### SOURCE EXTRACT
::::
This spec on’y really matters to those who want their pack to last as long as possible. The 50E, VTC4, and MU1 will all last a long time when using them at high current.

At lower current, the 48G, M50, and VTC4 will all last a long time.

Unfortunate, the 30T and 40T under perform at high current. However I expect them to last a long time at low current. If someone has this spec, please let me know!

Here’s my final input, all of which is my OPINION:

The long range commuter goes to the MJ1. This cell simply can’t be beat when it comes to power density and lower speeds. It has a lower current output, meaning you can’t accelerate fast or climb steep hills, but it will take you FAR when in a high cell count pack.

The lightweight pack goes to the 30Q. It simply has a great power density at low and high current draw.
::::
### DATA ENTRIES
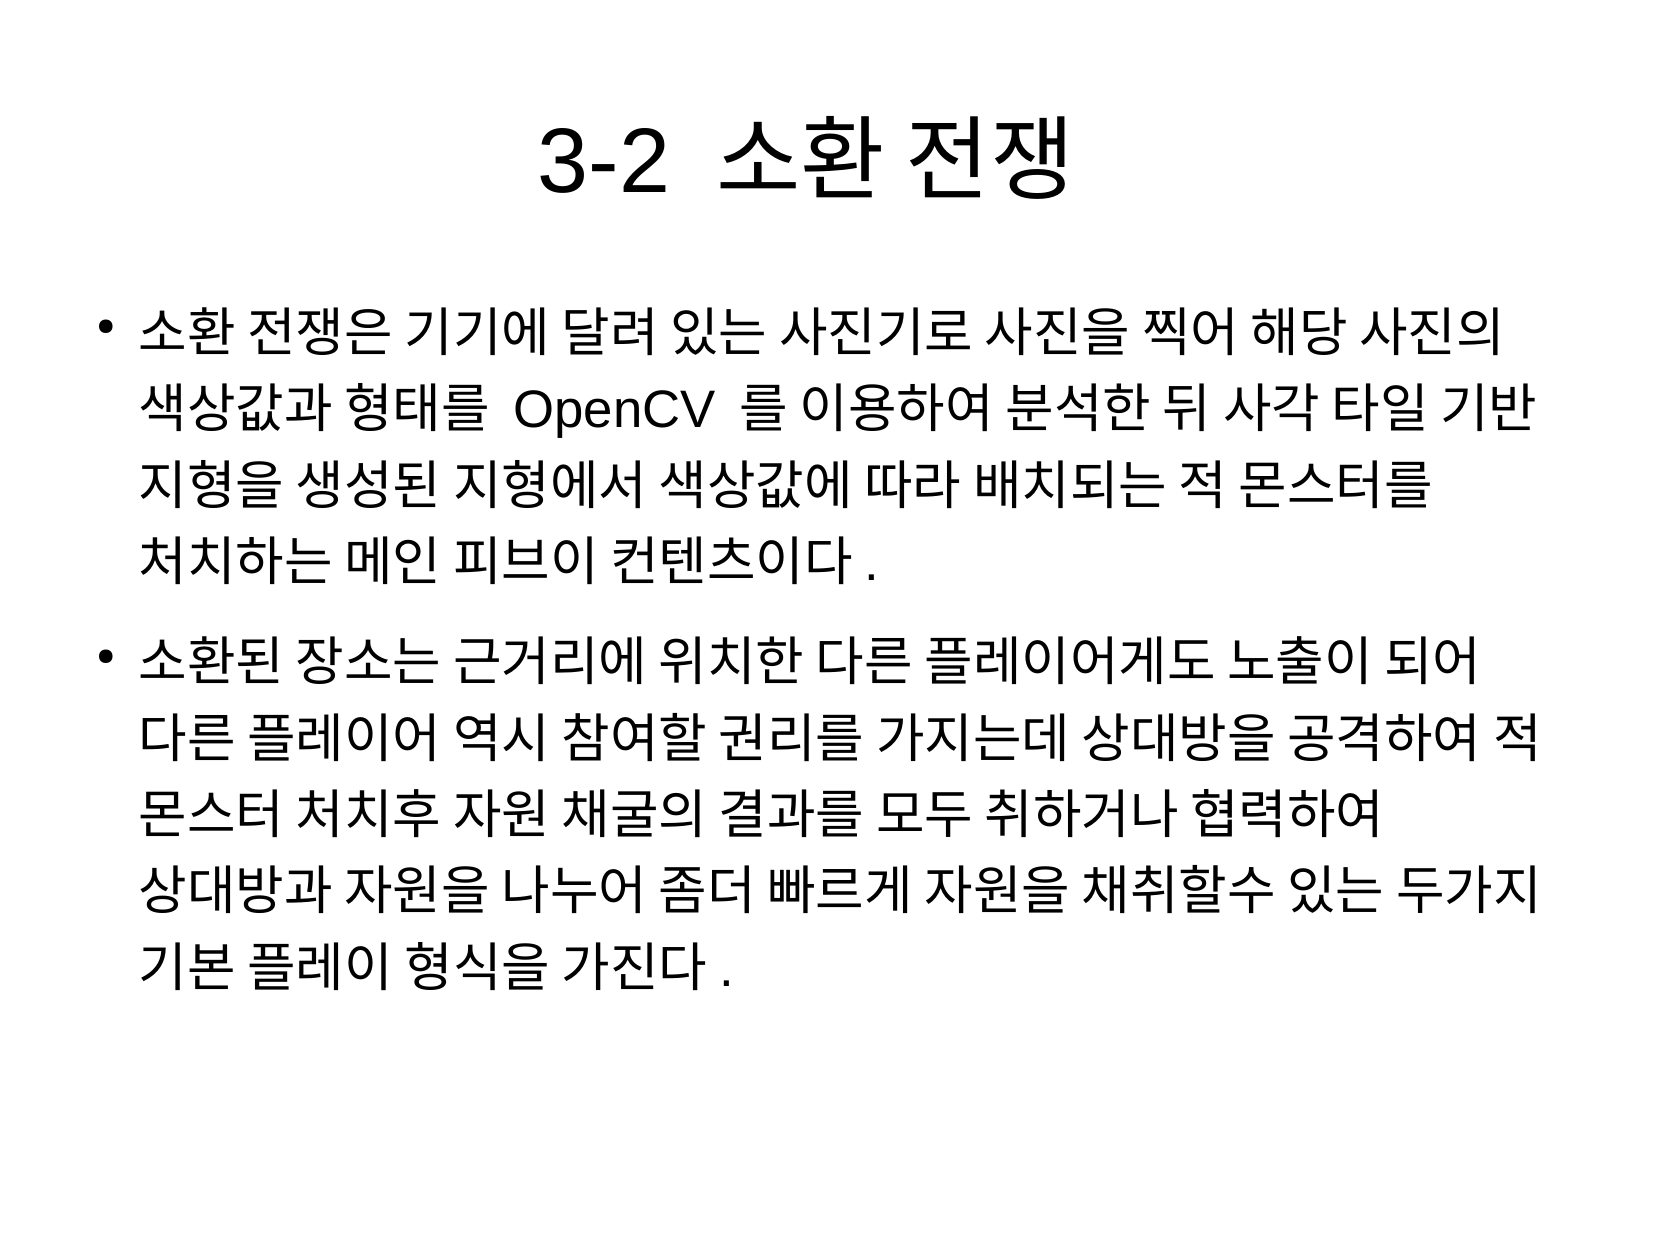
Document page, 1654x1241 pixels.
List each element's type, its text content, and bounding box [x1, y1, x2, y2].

list 소환 전쟁은 기기에 달려 있는 사진기로 사진을 찍어 해당 사진의 색상값과 형태를 OpenCV 를 이용하여 분석한 뒤 사각 타일 기반 지형을 생성된 지형에서 색상값에 따라 배치되는 적 몬스터를 처치하는 메인 피브이 컨텐츠이다. 소환된 장소는 근거리에 위치한 다른 플레이어게도 노출이 되어 다른 플레이어 역시 참여할 권리를 가지는데 상대방을 공격하여 적 몬스터 처치후 자원 채굴의 결과를 모두 취하거나 협력하여 상대방과 자원을 나누어 좀더 빠르게 자원을 채취할수 있는 두가지 기본 플레이 형식을 가진다. [82, 290, 1571, 1010]
title 3-2 소환 전쟁 [82, 49, 1571, 257]
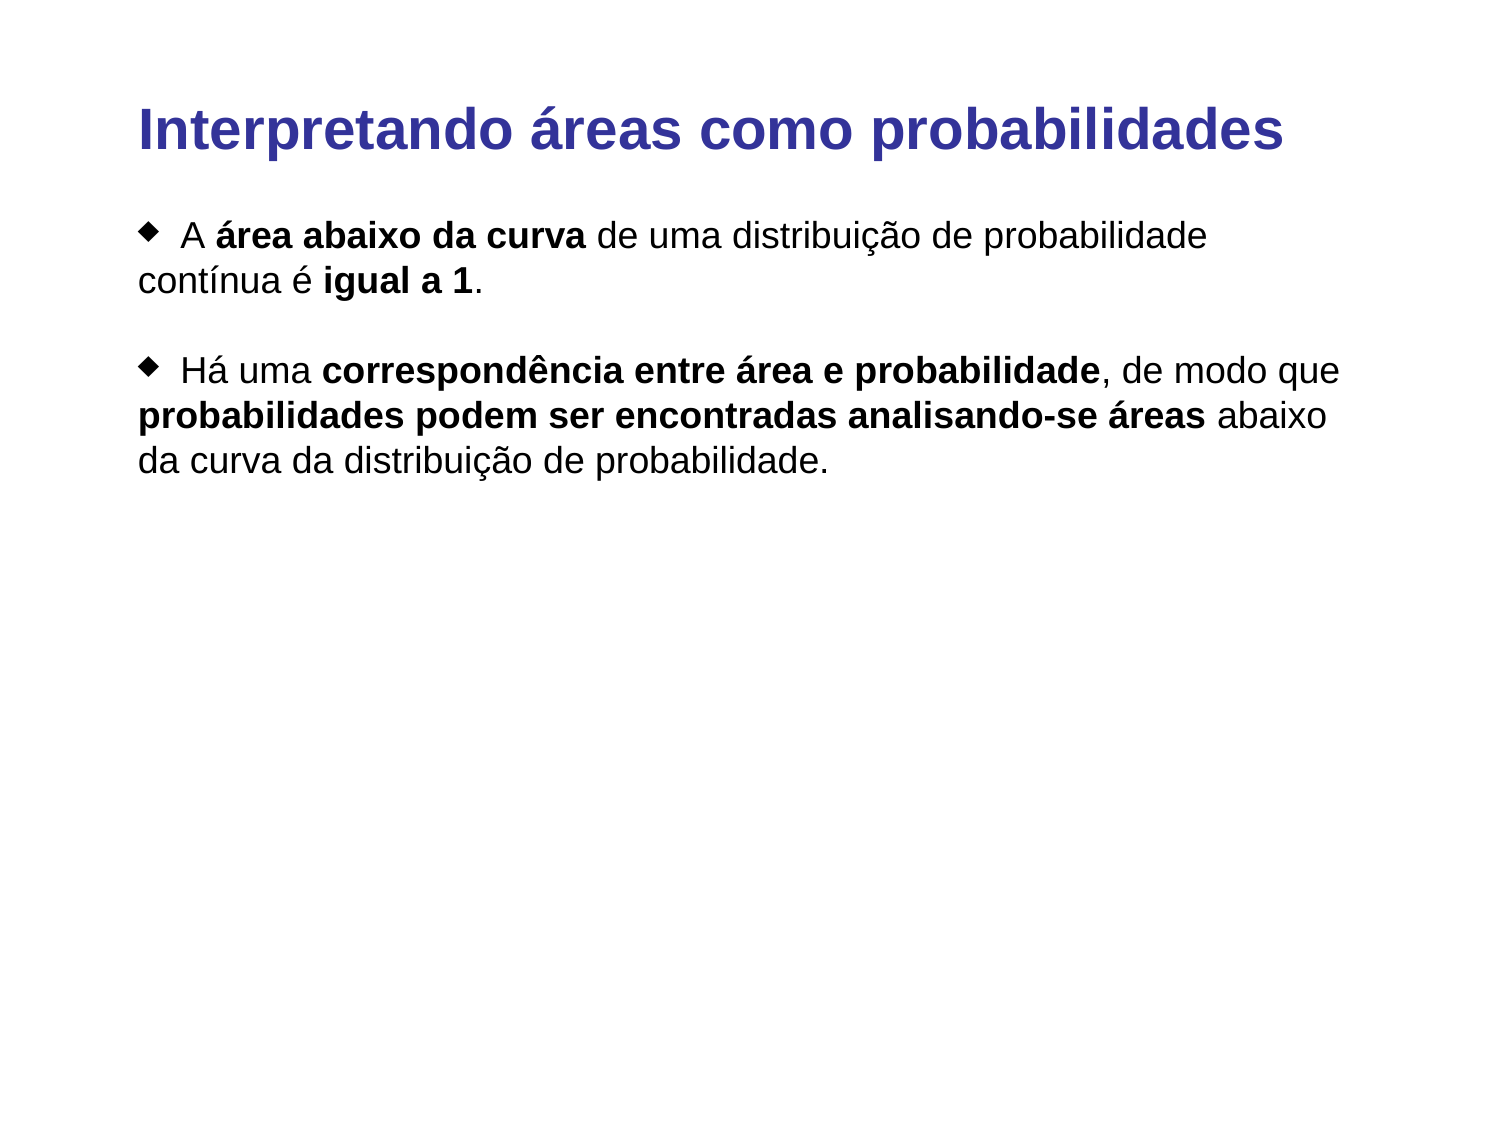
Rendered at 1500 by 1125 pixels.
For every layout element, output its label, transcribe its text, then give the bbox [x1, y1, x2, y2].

text_box A área abaixo da curva de uma distribuição de probabilidade contínua é igual a 1. Há uma correspondência entre área e probabilidade, de modo que probabilidades podem ser encontradas analisando-se áreas abaixo da curva da distribuição de probabilidade. [123, 203, 1366, 491]
text_box Interpretando áreas como probabilidades [123, 83, 1400, 180]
::::
### TASKS TO PERFORM
#1 In the battery comparison, which model is chosen for the long range commuter?
#2 In the battery comparison, rewrite the passage from "This spec on’y" to "a long time.", replacing "VTC4" with "VTC6".
#3 Carry the battery comparison forward from its final sentence in the same style.

### RESPONSES
#1 The MJ1.

#2
This spec on’y really matters to those who want their pack to last as long as possible. The 50E, VTC6, and MU1 will all last a long time when using them at high current.

At lower current, the 48G, M50, and VTC6 will all last a long time.

#3
The speed demon goes to the 30T. This cell can output serious amps and will almost never be the bottleneck for most boards.

The pack to last goes to the VTC4. This cell, simply put, has a great lifetime. Stay within its recommended limit of 10A and it will easily last you 1000 discharges till you hit 80% capacity.

Special nomination goes to the 50E. This cell just has such a good capacity for a cell that can deliver 10A. I was more surprised to see it have a cycle life of 500 to 80% for a 5A discharge. This cell is on par with the MJ1 in regards to the “long range commuter” choice.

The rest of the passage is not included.